Without any pictures, print exactly the lines that run from the start of the data through the line containing "index pip: (440, 14)".

-- Data provided follows --

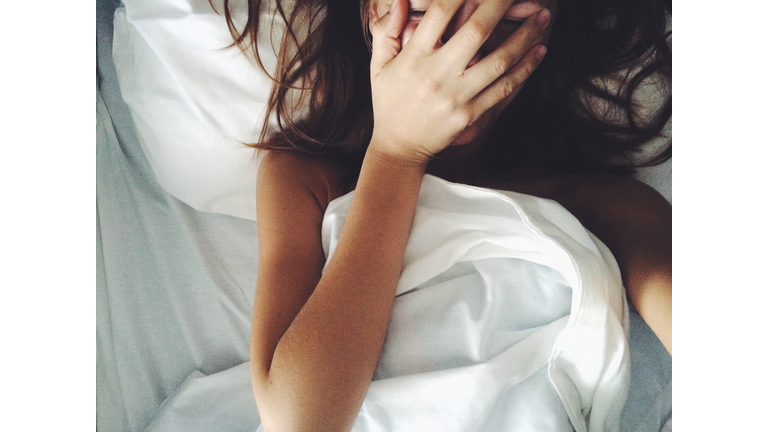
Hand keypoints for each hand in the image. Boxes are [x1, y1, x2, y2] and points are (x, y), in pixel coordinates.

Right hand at [367, 0, 550, 163]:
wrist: (398, 147)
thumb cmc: (389, 101)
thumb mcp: (378, 65)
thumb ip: (386, 30)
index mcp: (414, 57)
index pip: (440, 14)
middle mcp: (436, 74)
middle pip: (476, 31)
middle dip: (501, 5)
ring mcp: (456, 96)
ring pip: (498, 60)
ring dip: (525, 36)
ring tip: (544, 17)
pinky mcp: (469, 114)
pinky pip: (503, 89)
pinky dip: (525, 69)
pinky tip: (540, 51)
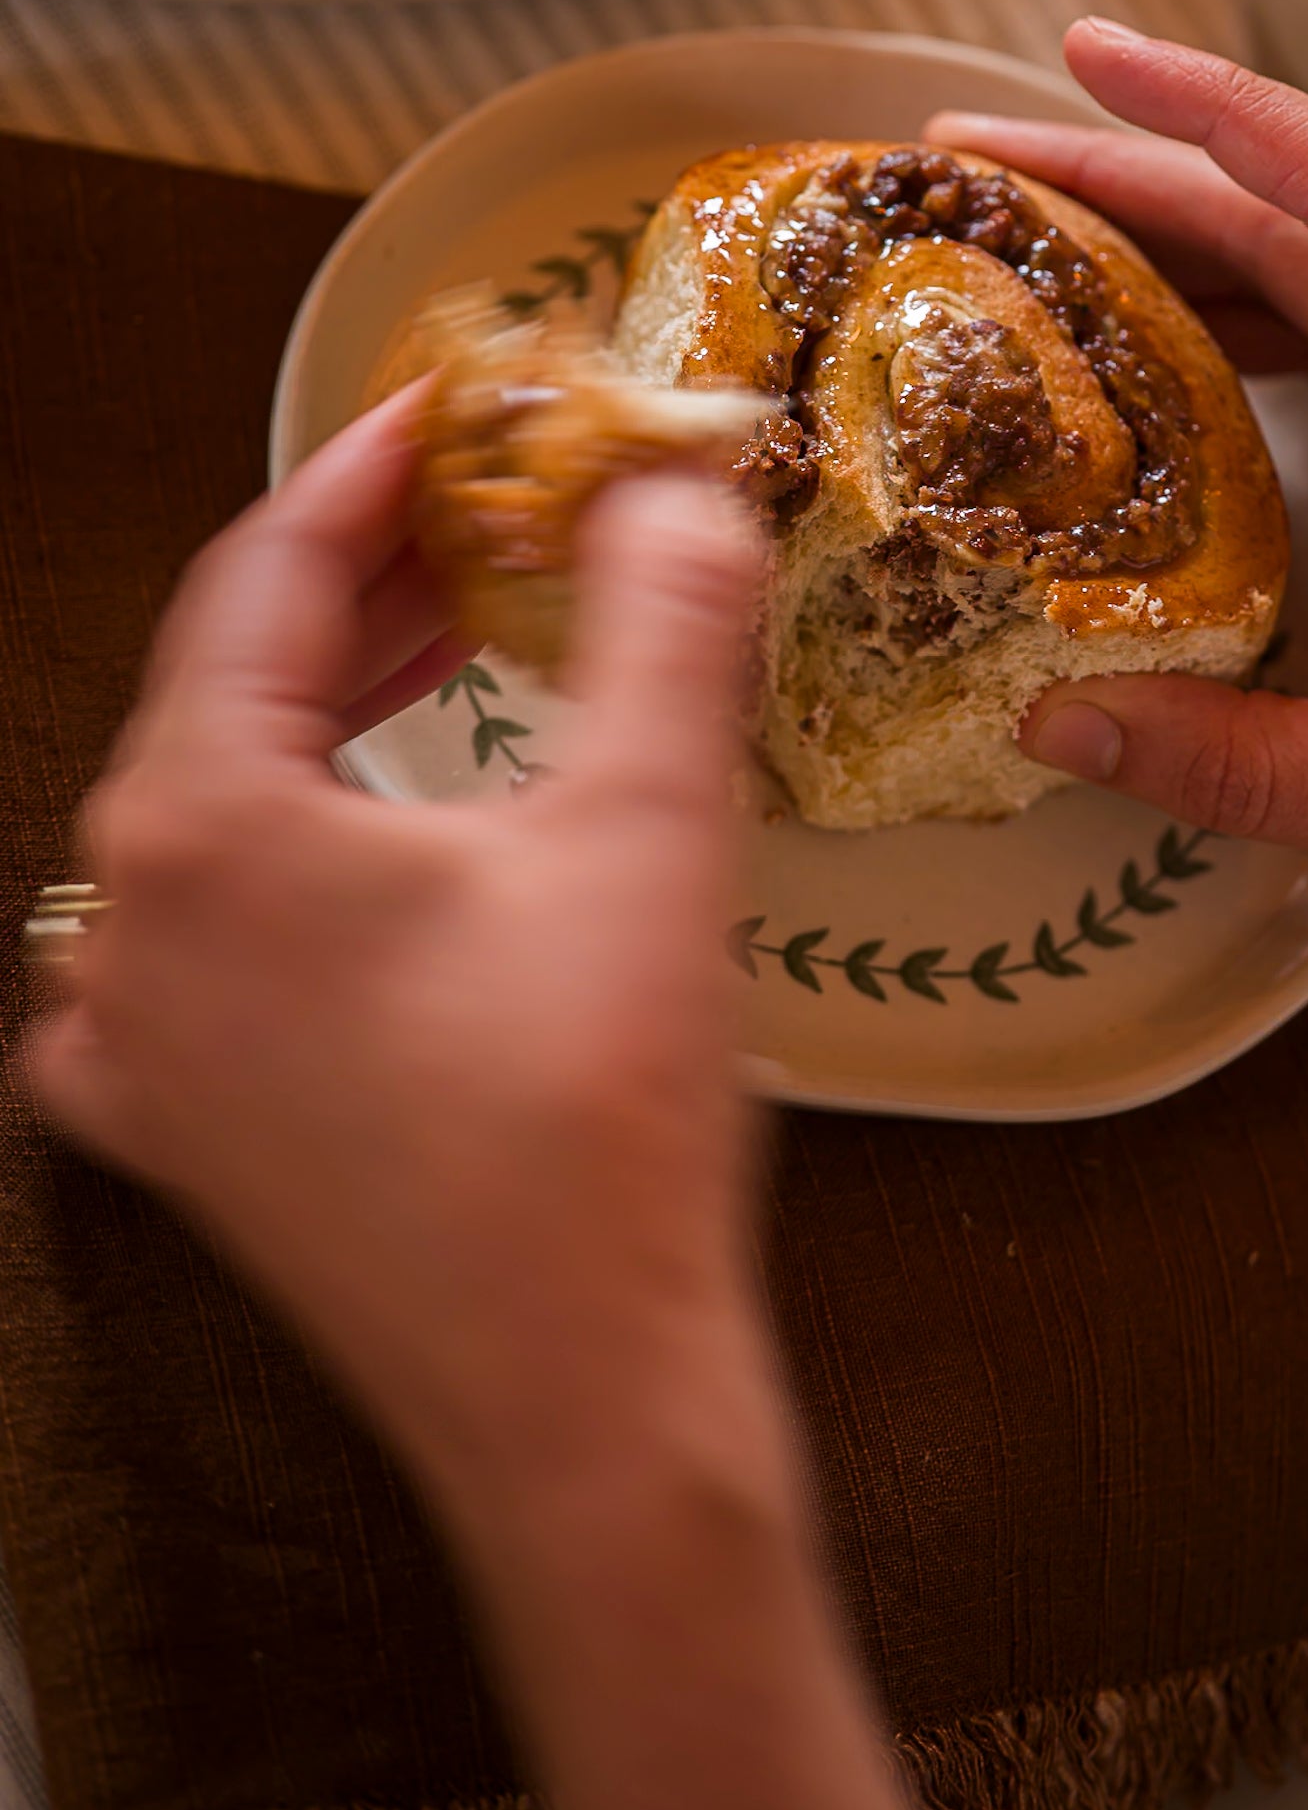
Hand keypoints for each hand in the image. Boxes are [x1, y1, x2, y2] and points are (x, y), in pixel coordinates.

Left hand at [28, 391, 775, 1501]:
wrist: (582, 1401)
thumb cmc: (598, 1113)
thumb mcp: (652, 823)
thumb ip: (665, 618)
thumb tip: (682, 486)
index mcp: (197, 822)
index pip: (263, 572)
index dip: (372, 469)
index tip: (462, 409)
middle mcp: (124, 923)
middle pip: (230, 687)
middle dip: (368, 589)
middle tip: (492, 521)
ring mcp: (135, 1045)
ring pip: (214, 810)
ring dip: (332, 718)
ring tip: (453, 653)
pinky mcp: (184, 1132)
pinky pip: (197, 944)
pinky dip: (290, 861)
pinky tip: (374, 857)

-- Data provided concluded --

_Solved problem_
Hand keypoints for each hand in the image. Boxes are [x1, y1, x2, y2] and points are (x, y), in pixel coordinates.

Right hand at [367, 0, 550, 163]:
wrist: (398, 147)
thumb cmc: (389, 101)
thumb mcp: (378, 65)
thumb ip: (386, 30)
index mcp: (414, 57)
index pip: (440, 14)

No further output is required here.